• **WORK REQUIRED**: Find every line below where the word "json" occurs, then give how many you found and nothing else.

[Stored data]

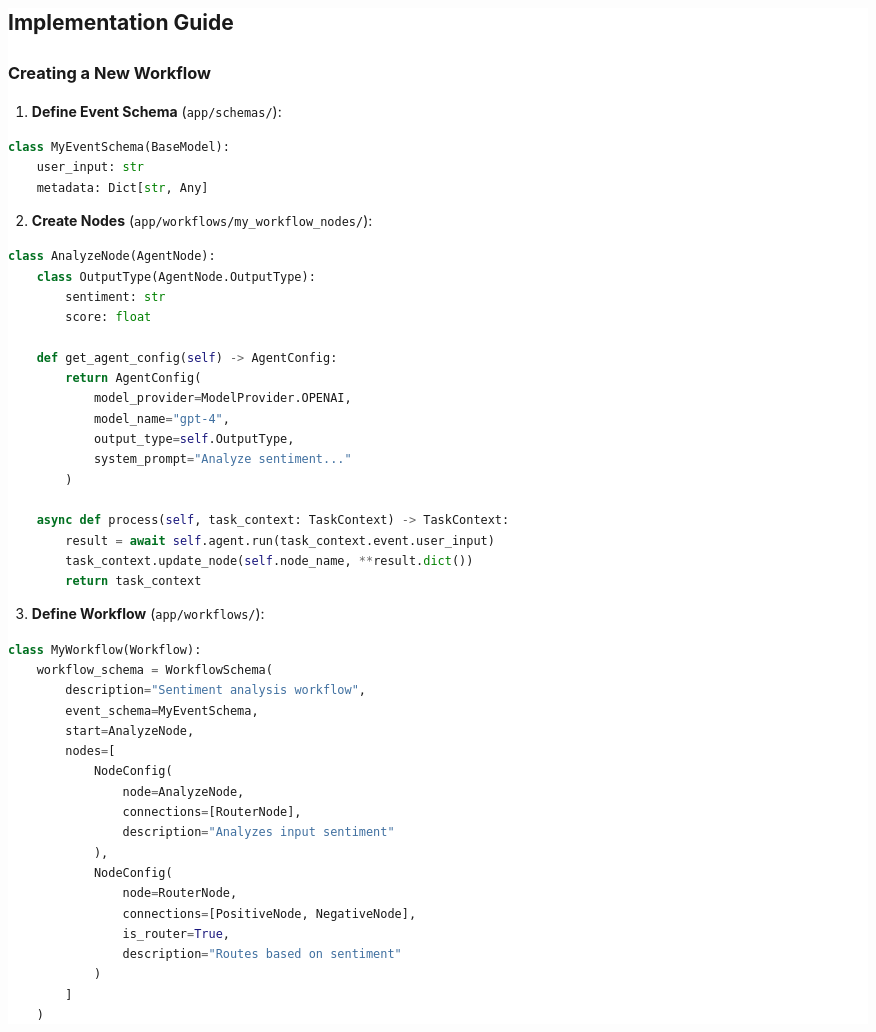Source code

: ## Implementation Guide

### Creating a New Workflow

1. **Define Event Schema** (`app/schemas/`):

```python
class MyEventSchema(BaseModel):
    user_input: str
    metadata: Dict[str, Any]
```

2. **Create Nodes** (`app/workflows/my_workflow_nodes/`):

```python
class AnalyzeNode(AgentNode):
    class OutputType(AgentNode.OutputType):
        sentiment: str
        score: float
    
    def get_agent_config(self) -> AgentConfig:
        return AgentConfig(
            model_provider=ModelProvider.OPENAI,
            model_name="gpt-4",
            output_type=self.OutputType,
            system_prompt="Analyze sentiment..."
        )
    
    async def process(self, task_context: TaskContext) -> TaskContext:
        result = await self.agent.run(task_context.event.user_input)
        task_context.update_node(self.node_name, **result.dict())
        return task_context
```

3. **Define Workflow** (`app/workflows/`):

```python
class MyWorkflow(Workflow):
    workflow_schema = WorkflowSchema(
        description="Sentiment analysis workflow",
        event_schema=MyEventSchema,
        start=AnalyzeNode,
        nodes=[
            NodeConfig(
                node=AnalyzeNode,
                connections=[RouterNode],
                description="Analyzes input sentiment"
            ),
            NodeConfig(
                node=RouterNode,
                connections=[PositiveNode, NegativeNode],
                is_router=True,
                description="Routes based on sentiment"
            )
        ]
    )
```
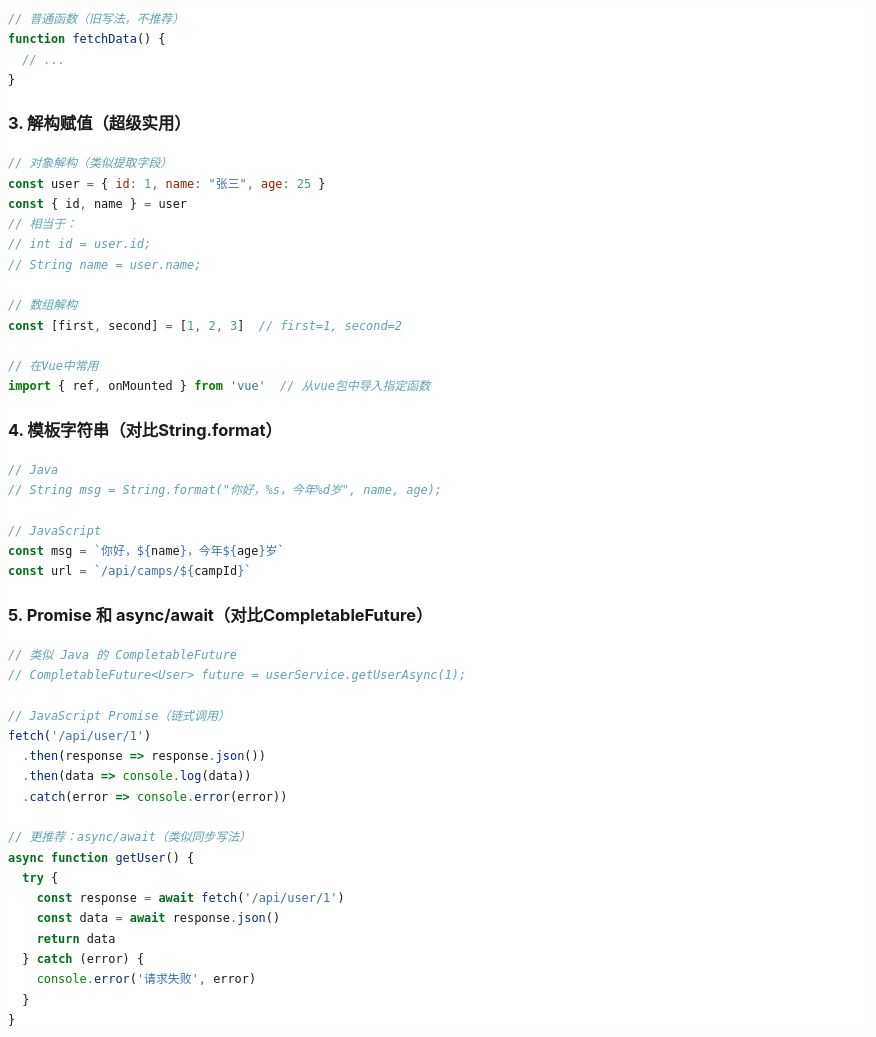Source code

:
 ```javascript
// 普通函数（旧写法，不推荐）
function fetchData() {
  // ...
}
```

### 3. 解构赋值（超级实用）

```javascript
// 对象解构（类似提取字段）
const user = { id: 1, name: "张三", age: 25 }
const { id, name } = user
// 相当于：
// int id = user.id;
// String name = user.name;

// 数组解构
const [first, second] = [1, 2, 3]  // first=1, second=2

// 在Vue中常用
import { ref, onMounted } from 'vue'  // 从vue包中导入指定函数
```

### 4. 模板字符串（对比String.format）

```javascript
// Java
// String msg = String.format("你好，%s，今年%d岁", name, age);

// JavaScript
const msg = `你好，${name}，今年${age}岁`
const url = `/api/camps/${campId}`
```

### 5. Promise 和 async/await（对比CompletableFuture）

```javascript
// 类似 Java 的 CompletableFuture
// CompletableFuture<User> future = userService.getUserAsync(1);

// JavaScript Promise（链式调用）
fetch('/api/user/1')
  .then(response => response.json())
  .then(data => console.log(data))
  .catch(error => console.error(error))

// 更推荐：async/await（类似同步写法）
async function getUser() {
  try {
    const response = await fetch('/api/user/1')
    const data = await response.json()
    return data
  } catch (error) {
    console.error('请求失败', error)
  }
}
```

• **TASK ANSWER**: 2